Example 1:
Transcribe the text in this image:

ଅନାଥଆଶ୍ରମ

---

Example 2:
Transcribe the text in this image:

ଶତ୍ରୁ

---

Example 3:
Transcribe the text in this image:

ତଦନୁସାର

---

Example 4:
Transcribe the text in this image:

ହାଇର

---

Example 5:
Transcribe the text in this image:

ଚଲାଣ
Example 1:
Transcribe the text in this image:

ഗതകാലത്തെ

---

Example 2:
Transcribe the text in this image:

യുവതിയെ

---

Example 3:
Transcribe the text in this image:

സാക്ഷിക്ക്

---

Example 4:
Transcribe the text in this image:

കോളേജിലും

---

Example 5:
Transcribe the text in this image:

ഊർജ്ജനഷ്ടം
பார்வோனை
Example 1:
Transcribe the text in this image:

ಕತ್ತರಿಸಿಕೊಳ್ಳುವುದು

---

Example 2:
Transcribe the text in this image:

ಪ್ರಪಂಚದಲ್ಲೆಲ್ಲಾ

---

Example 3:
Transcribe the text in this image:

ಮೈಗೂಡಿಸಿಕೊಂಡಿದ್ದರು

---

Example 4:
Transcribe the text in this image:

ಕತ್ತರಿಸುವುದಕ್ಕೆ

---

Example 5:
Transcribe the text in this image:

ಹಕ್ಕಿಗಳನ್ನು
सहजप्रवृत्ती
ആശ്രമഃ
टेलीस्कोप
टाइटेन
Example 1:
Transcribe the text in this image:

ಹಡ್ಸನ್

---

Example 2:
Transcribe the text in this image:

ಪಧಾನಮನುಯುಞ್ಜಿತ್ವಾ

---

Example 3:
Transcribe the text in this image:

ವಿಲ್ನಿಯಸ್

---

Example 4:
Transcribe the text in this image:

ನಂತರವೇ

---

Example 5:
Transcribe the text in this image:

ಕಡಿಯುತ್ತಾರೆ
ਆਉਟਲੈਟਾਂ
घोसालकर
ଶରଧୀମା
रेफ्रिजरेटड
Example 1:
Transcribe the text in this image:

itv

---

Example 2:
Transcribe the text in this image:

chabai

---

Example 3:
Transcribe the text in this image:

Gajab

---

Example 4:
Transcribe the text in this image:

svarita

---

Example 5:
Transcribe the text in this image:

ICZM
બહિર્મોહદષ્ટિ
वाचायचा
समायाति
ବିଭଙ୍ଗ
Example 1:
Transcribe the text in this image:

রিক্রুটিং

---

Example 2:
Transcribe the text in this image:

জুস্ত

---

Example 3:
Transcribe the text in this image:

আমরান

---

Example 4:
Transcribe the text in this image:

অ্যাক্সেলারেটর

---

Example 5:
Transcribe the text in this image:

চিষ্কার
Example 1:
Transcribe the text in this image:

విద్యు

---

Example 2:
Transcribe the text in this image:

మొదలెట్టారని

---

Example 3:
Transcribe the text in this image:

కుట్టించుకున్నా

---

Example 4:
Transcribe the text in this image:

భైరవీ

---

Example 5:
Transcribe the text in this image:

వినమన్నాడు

-.-.-

TASK TO COMPLETE:
From the data above, give every line again exactly as it appears.

ANSWER TO THIS TASK:
Example 1:
Transcribe the text in this image:

ଅନାଥଆଶ୍ରମ

---

Example 2:
Transcribe the text in this image:

ଶତ୍ରୁ

---

Example 3:
Transcribe the text in this image:

ତଦନୁସାର

---

Example 4:
Transcribe the text in this image:

ହାଇର

---

Example 5:
Transcribe the text in this image:

ଚଲାଣ
Example 1:
Transcribe the text in this image:

ഗതകാലത്തെ

---

Example 2:
Transcribe the text in this image:

യുവതിയെ

---

Example 3:
Transcribe the text in this image:

സാക്ഷിക്ക്

---

Example 4:
Transcribe the text in this image:

കോളേജിലും

---

Example 5:
Transcribe the text in this image:

ഊർജ്ജനഷ്ടം
பார்வோனை
Example 1:
Transcribe the text in this image:

ಕತ್ತರಿಸಿಕೊಳ್ಳುವುದು

---

Example 2:
Transcribe the text in this image:

ಪ್ರಪಂಚದಲ್ಲೆಲ್ಲಾ

---

Example 3:
Transcribe the text in this image:

ಮೈಗೂಡಿಸಿಕೊಂಡಿದ್ದರು

---

Example 4:
Transcribe the text in this image:

ಕತ್ತರಿಸುವುದಕ್ಕೆ

---

Example 5:
Transcribe the text in this image:

ಹಕ್ಕಿಗಳನ್ನು
सहजप्रवृत्ती
ആശ്രമഃ
टेलीस्कोप
टाइटेन
Example 1:
Transcribe the text in this image:

ಹಡ್ಸನ್

---

Example 2:
Transcribe the text in this image:

ಪಧಾನಮನುಯುಞ್ಜಿತ್ವಾ

---

Example 3:
Transcribe the text in this image:

ವಿಲ್ನಿಯಸ್

---

Example 4:
Transcribe the text in this image:

ನಂತರವೇ

---

Example 5:
Transcribe the text in this image:

ಕಡಿಯುತ್ತಾರೆ
ਆਉਟਲੈਟਾਂ
घोसालकर
ଶରଧୀମା
रेफ्रिजरेटड
Example 1:
Transcribe the text in this image:

itv

---

Example 2:
Transcribe the text in this image:

chabai

---

Example 3:
Transcribe the text in this image:

Gajab

---

Example 4:
Transcribe the text in this image:

svarita

---

Example 5:
Transcribe the text in this image:

ICZM
બહિર્મોહદષ્ટિ
वाचायचा
समायाति
ବିଭଙ୍ଗ
Example 1:
Transcribe the text in this image:

রিক্রুটিং

---

Example 2:
Transcribe the text in this image:

জুস্ত

---

Example 3:
Transcribe the text in this image:

আমরান

---

Example 4:
Transcribe the text in this image:

অ্যাক্সেলারেটর

---

Example 5:
Transcribe the text in this image:

চিষ্কার
Example 1:
Transcribe the text in this image:

విద్యు

---

Example 2:
Transcribe the text in this image:

మొదలెట్టారని

---

Example 3:
Transcribe the text in this image:

కుట్టించుకున్నా

---

Example 4:
Transcribe the text in this image:

భైరవీ

---

Example 5:
Transcribe the text in this image:

వినమన్నాడు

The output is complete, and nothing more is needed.